専門性と役割を発揮する対象は、ご利用者とそのご家族へ

 さて、次に介護士の職域について考察してみたいと思います。

 「ご利用者のケアをみること」が介護士の専門性、「みた情報を伝達すること」を介護士の役割としたとき、伝える先はどこまで及ぶべきなのか。ケアマネジャー、医師、看護師、理学療法士……etc.

 伝える先の視点を変えて、今度はご利用者のご家族(身元引受人など)に伝達するということについて考えてみましょう。

 施設入居者の場合、ご家族の面会時に日ごろの様子を伝達する。在宅ヘルパーの場合も同様に、日ごろの様子やサービスを提供したときの様子を伝達する。

 ご家族の立場になって考えると、日ごろお世話になっている介護職員に対しては、毎日の様子や込み入った質問など、遠慮してしまうケースが多いと考えられます。状態の変化や病院受診の相談ばかりではなく、何気ない日常の様子やちょっとしたエピソードなどを率先してご家族へ伝えることについて、不要と思う方はいないでしょう。

 さらにもう一歩。介護士は、ご家族が「知りたいこと」「大切に思っていること」をキャッチし、職員間で共有しておくことが重要です。

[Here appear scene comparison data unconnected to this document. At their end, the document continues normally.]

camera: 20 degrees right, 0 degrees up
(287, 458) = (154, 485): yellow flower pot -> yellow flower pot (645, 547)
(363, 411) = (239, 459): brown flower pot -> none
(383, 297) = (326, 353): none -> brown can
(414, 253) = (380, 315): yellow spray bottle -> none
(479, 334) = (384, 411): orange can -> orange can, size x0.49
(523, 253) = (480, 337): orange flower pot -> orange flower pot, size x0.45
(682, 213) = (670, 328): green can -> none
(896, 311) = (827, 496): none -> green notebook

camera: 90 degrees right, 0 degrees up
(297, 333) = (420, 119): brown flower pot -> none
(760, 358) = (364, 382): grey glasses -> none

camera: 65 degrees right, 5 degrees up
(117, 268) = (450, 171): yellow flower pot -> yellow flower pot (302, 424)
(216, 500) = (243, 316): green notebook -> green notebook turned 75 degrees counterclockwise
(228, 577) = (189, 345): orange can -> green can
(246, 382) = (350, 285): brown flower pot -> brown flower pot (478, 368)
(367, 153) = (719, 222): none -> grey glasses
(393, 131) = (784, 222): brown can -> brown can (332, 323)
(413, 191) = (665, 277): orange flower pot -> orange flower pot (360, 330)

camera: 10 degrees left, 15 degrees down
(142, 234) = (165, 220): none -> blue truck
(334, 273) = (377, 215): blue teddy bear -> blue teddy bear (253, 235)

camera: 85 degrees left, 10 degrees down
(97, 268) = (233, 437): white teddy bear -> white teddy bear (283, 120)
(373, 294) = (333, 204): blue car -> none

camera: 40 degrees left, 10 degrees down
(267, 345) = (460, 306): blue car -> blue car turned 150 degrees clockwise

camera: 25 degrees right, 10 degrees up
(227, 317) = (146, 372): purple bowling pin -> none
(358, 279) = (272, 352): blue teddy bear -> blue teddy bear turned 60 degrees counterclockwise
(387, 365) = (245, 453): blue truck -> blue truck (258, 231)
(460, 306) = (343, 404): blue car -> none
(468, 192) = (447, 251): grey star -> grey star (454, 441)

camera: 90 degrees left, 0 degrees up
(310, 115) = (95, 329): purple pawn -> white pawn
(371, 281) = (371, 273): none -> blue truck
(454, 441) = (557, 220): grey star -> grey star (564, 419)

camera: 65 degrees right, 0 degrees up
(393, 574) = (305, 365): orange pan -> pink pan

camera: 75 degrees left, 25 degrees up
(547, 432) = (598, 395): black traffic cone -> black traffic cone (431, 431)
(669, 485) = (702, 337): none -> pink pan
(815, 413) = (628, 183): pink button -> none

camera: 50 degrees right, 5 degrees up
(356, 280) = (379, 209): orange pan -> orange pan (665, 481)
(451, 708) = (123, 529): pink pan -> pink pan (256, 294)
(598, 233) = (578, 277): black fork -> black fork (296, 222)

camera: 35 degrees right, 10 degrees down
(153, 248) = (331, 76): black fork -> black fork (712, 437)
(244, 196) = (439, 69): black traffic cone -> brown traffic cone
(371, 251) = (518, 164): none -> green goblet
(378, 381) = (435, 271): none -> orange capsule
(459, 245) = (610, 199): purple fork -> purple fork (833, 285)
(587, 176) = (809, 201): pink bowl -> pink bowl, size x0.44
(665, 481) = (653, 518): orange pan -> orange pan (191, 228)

  • 〇〇様のご家族は、自力で歩くことをとても大切に思っておられるので、日々の歩行状態をまめにお知らせするようにしよう。
  • △△様のご家族は、以前食事の摂取量を気にされていた。面会の際は、摂取量やそのときの様子を細かくお伝えできるよう予めまとめておこう。

 ご利用者のニーズと同様に、ご家族にもそれぞれのニーズがあり、重んじているポイントもそれぞれ違うでしょう。ご利用者のニーズをアセスメントする機会は多くありますが、ご家族の重んじているポイントをみて共有することはまだまだ少ない気がします。これも、介護士の役割の一つとして考えてよいのではないでしょうか。